• _To-do item_:
Please count the lines below that contain the string "concentration", matching case exactly, and give only the number.

• _Exercise materials_:
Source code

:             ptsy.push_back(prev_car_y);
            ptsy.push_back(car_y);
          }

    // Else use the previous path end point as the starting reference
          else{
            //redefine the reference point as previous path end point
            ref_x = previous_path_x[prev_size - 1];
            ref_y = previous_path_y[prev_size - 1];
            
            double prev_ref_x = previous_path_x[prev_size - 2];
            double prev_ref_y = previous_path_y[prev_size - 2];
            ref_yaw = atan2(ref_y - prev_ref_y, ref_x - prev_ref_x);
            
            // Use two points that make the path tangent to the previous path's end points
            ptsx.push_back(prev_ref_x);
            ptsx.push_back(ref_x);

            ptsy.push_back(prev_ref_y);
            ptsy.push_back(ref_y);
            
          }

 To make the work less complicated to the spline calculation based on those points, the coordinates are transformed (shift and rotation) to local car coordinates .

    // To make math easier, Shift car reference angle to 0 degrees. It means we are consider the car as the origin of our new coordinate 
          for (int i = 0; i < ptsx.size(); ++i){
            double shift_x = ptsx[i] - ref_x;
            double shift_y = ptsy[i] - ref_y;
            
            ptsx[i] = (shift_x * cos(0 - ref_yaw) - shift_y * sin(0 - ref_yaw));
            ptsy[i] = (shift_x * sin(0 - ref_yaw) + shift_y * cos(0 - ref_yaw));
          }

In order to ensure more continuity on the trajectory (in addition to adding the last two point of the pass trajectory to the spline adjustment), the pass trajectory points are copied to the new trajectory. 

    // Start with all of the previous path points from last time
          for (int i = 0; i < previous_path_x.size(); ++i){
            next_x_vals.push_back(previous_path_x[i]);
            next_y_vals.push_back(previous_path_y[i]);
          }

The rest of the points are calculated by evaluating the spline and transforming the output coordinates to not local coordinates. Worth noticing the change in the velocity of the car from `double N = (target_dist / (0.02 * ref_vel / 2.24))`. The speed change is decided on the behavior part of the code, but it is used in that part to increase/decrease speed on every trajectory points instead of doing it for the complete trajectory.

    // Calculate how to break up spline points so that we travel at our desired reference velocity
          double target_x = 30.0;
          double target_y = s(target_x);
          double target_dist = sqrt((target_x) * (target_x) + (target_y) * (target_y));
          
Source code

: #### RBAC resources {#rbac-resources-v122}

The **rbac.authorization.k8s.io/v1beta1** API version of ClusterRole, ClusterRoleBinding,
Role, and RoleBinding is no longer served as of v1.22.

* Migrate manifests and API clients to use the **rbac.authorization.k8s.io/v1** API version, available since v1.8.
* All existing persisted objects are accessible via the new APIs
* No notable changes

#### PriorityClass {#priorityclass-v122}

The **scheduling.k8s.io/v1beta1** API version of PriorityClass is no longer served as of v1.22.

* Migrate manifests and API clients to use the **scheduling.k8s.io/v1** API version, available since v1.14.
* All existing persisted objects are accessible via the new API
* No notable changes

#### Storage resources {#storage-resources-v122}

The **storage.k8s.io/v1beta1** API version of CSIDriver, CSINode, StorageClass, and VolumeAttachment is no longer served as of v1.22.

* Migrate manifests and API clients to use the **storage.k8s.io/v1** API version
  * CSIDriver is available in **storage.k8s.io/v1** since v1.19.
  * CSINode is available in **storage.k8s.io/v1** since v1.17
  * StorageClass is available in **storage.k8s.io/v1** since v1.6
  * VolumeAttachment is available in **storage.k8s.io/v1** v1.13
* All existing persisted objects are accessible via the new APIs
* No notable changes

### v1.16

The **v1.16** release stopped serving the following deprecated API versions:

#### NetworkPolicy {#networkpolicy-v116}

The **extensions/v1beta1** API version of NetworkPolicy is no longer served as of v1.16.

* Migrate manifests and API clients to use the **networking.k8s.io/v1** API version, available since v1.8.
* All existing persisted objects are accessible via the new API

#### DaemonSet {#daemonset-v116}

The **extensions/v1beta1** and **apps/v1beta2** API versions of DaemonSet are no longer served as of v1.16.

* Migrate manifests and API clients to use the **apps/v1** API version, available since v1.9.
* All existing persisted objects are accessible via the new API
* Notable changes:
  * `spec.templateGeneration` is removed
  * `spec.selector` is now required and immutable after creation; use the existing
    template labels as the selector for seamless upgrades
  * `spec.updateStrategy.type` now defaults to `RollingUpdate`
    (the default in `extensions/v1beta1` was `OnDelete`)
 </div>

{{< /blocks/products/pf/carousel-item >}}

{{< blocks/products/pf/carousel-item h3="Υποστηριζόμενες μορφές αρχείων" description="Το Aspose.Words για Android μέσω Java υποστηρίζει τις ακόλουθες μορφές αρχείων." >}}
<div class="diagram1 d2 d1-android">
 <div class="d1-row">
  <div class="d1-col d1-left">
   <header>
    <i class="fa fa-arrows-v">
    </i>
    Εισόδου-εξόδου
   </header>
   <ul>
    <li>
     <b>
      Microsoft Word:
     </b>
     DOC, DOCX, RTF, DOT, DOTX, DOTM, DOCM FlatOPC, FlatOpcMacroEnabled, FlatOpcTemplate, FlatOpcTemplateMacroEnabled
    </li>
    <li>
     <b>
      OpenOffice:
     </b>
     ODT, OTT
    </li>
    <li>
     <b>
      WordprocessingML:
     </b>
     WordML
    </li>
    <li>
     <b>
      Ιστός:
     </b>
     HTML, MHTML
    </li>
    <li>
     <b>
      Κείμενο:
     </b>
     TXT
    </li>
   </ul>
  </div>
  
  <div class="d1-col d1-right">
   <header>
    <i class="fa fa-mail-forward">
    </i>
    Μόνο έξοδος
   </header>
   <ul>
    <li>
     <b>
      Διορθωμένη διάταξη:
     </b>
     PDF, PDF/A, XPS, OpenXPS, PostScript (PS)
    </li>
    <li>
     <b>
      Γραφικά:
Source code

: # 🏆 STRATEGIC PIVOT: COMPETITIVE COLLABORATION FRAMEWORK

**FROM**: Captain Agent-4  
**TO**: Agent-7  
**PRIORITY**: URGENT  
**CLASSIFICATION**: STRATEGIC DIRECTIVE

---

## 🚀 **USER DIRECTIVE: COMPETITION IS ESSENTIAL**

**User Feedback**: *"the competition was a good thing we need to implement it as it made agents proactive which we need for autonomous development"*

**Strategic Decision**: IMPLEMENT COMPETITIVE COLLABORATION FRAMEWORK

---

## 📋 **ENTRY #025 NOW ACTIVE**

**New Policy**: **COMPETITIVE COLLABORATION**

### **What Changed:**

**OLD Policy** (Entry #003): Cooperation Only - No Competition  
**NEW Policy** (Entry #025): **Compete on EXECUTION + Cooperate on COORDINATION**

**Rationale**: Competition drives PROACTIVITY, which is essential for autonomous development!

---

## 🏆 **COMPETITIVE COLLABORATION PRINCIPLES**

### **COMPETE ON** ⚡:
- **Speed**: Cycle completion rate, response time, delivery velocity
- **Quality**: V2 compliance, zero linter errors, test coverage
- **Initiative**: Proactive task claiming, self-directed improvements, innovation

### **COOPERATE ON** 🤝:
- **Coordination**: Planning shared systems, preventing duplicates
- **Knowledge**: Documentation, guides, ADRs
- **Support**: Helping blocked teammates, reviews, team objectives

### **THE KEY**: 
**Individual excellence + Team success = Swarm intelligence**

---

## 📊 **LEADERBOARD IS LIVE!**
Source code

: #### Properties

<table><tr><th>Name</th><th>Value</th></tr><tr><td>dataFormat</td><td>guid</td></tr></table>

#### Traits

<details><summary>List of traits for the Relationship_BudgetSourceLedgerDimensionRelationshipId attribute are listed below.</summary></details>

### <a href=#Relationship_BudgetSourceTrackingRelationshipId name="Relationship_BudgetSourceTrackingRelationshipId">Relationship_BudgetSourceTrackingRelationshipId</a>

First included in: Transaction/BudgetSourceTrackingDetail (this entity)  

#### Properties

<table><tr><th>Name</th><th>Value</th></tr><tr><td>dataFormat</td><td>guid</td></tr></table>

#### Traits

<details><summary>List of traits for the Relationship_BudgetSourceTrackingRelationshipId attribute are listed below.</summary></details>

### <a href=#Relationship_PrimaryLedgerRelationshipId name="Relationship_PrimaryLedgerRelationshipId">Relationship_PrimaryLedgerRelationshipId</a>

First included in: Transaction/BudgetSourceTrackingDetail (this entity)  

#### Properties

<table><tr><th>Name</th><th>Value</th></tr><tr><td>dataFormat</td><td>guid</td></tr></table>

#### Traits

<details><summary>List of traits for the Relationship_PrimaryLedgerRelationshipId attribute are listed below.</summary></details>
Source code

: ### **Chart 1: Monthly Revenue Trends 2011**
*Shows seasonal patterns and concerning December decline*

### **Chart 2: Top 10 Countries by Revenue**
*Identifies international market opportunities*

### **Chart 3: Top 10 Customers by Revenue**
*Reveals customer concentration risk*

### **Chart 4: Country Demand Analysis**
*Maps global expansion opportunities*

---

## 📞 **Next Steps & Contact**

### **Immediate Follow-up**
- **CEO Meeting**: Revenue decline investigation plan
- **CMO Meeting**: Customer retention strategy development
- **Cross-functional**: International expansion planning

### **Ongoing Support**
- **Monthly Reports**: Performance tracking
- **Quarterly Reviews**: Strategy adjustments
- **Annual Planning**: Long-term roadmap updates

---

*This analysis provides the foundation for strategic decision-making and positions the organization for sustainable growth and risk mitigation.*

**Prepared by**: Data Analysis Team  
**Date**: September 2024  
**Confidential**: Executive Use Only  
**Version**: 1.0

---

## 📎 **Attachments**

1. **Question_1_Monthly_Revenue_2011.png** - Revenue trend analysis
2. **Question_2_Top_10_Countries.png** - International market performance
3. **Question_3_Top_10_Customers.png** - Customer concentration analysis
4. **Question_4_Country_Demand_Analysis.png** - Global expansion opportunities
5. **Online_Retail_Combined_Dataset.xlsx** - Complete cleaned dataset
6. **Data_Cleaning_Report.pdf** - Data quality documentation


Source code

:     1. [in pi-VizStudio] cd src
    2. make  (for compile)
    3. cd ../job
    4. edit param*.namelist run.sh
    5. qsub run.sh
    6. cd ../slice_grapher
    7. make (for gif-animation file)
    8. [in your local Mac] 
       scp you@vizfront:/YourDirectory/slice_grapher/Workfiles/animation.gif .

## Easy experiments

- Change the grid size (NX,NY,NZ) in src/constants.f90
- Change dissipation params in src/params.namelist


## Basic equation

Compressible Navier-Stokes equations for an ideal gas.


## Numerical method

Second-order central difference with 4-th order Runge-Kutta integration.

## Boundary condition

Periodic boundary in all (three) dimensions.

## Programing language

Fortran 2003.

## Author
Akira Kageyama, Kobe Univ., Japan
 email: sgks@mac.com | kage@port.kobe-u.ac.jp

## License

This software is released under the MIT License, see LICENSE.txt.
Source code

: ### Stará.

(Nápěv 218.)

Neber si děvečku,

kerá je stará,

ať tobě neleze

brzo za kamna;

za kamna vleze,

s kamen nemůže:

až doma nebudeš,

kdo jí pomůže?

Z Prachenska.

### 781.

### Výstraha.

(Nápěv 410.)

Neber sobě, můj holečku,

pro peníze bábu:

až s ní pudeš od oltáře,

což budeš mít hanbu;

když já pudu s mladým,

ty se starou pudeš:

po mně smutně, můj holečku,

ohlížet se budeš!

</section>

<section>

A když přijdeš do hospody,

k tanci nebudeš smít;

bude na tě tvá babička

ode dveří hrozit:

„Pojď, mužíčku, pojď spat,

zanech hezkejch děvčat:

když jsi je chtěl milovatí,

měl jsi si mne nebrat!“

• _Response to the task_:
2